By Tomas Lopez, Law Fellow, Southern Poverty Law Center. Mr. Lopez will be the featured speaker at a March 21 event on the state of Ala.’s anti-immigrant law.
Next month, the Supreme Court will hear arguments in Arizona v. United States, the case challenging Arizona’s SB 1070, the “attrition through enforcement” law that seeks to drive undocumented immigrants from the state.
Many people will pay attention, but few will do so more closely than those of us in Alabama. Here, SB 1070’s ideas metastasized into HB 56— a law that goes even further than Arizona’s in making the state simply inhospitable for undocumented immigrants. The law acutely harms the state’s most vulnerable people, its economy, and its reputation. Alabama’s experience exposes the reality of the anti-immigrant laws now at issue in Arizona and elsewhere: they largely fail to deliver on their promises and instead render needless damage and suffering.

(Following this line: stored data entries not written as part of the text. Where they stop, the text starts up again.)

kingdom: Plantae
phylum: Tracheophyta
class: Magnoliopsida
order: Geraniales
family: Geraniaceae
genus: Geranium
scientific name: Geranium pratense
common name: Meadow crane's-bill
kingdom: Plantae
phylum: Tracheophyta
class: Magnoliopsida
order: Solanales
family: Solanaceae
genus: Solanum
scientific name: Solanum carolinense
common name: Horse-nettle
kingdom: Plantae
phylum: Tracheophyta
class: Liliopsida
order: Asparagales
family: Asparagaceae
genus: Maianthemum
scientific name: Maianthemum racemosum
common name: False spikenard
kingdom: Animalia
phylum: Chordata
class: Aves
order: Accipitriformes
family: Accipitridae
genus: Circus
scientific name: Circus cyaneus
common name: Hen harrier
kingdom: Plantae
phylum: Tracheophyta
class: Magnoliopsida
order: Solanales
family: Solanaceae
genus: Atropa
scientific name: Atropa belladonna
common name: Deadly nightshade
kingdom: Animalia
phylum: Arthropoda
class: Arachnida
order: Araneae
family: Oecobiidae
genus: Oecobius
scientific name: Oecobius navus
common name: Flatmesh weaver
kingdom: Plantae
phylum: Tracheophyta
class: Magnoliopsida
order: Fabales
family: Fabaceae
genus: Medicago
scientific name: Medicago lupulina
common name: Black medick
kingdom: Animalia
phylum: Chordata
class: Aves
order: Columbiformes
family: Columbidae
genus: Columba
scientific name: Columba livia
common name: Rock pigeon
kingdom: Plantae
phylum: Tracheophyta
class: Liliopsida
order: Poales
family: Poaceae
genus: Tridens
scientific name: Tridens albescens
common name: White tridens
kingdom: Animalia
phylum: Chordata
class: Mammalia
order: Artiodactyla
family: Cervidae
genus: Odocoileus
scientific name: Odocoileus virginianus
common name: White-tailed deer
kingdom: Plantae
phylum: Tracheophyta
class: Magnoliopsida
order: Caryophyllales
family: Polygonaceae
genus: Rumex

I’m a part of a team at the Southern Poverty Law Center, which along with our co-counsel and allies, is challenging HB 56’s constitutionality. There is a lot for us to challenge. Alabama’s law reaches both more broadly and more deeply than its counterparts from other states. Like SB 1070, HB 56 criminalizes the failure to carry alien registration papers and authorizes law enforcement officers to verify the immigration status of any individuals stopped. However, it also includes provisions that:
- Prohibit and criminalize “business transactions” between undocumented immigrants and state agencies;
- Instruct courts to regard any contract to which an undocumented person is a party as unenforceable;
- Denies bail to detained undocumented immigrants; and
- Requires schools to inquire into the immigration status of every newly enrolled student and his or her parents.